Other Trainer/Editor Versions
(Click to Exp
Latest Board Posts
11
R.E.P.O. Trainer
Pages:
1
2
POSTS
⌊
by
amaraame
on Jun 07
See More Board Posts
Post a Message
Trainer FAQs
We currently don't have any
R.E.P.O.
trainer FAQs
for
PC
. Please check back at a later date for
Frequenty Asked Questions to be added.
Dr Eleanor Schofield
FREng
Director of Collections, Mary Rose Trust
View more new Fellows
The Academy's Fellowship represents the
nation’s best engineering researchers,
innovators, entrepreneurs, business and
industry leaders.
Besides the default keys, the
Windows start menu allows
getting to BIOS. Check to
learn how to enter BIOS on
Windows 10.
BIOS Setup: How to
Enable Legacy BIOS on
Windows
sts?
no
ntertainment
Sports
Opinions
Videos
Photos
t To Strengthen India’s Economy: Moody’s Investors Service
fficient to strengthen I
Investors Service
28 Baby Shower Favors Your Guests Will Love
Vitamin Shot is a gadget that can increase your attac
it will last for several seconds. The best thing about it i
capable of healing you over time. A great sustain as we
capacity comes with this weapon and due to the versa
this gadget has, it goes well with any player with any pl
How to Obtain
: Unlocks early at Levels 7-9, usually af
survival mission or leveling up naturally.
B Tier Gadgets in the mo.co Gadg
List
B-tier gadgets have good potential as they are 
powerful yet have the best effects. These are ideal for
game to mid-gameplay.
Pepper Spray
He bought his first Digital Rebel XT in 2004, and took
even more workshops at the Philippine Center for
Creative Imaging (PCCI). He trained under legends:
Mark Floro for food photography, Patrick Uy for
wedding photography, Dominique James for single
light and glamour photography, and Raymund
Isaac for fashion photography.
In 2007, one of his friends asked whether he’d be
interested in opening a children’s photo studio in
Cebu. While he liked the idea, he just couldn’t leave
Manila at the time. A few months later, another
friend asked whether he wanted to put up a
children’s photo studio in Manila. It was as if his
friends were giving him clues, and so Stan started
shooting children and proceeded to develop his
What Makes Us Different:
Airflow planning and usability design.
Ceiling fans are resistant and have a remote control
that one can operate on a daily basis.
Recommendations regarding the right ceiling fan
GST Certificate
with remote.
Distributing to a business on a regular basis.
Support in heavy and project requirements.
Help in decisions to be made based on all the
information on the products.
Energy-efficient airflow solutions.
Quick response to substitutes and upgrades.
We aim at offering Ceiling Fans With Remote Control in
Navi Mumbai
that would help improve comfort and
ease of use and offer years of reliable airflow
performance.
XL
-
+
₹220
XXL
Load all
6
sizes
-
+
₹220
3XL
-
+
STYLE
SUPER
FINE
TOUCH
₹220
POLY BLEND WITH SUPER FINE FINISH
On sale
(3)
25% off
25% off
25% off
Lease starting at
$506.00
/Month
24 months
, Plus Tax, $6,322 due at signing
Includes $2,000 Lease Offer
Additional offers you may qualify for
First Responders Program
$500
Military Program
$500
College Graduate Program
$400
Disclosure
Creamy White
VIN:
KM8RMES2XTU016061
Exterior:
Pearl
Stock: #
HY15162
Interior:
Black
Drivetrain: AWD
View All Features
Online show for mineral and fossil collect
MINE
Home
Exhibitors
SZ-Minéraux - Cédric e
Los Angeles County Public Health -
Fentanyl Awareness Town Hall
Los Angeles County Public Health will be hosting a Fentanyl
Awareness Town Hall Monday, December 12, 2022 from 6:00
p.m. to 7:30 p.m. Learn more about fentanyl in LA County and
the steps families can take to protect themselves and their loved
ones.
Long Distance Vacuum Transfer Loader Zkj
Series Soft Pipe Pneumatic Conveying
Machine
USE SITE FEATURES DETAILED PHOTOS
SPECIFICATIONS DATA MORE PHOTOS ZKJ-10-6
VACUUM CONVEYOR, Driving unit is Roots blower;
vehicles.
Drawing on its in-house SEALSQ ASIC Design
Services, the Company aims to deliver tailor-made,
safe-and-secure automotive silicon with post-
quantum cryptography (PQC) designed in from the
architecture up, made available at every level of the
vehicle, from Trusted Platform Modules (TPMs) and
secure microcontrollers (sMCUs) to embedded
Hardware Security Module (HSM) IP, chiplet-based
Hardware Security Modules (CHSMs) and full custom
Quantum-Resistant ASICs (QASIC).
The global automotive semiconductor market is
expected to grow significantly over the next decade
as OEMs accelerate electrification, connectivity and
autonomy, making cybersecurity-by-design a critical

• • •

→ **Task directions**
Starting at the line with "Post a Message" and ending at the line with "The Academy's Fellowship represents the", print each line of the listing above exactly, with no other lines.

→ **Solution for this problem**
Post a Message
Trainer FAQs
We currently don't have any
R.E.P.O.
trainer FAQs
for
PC
. Please check back at a later date for
Frequenty Asked Questions to be added.
Dr Eleanor Schofield
FREng
Director of Collections, Mary Rose Trust
View more new Fellows
The Academy's Fellowship represents the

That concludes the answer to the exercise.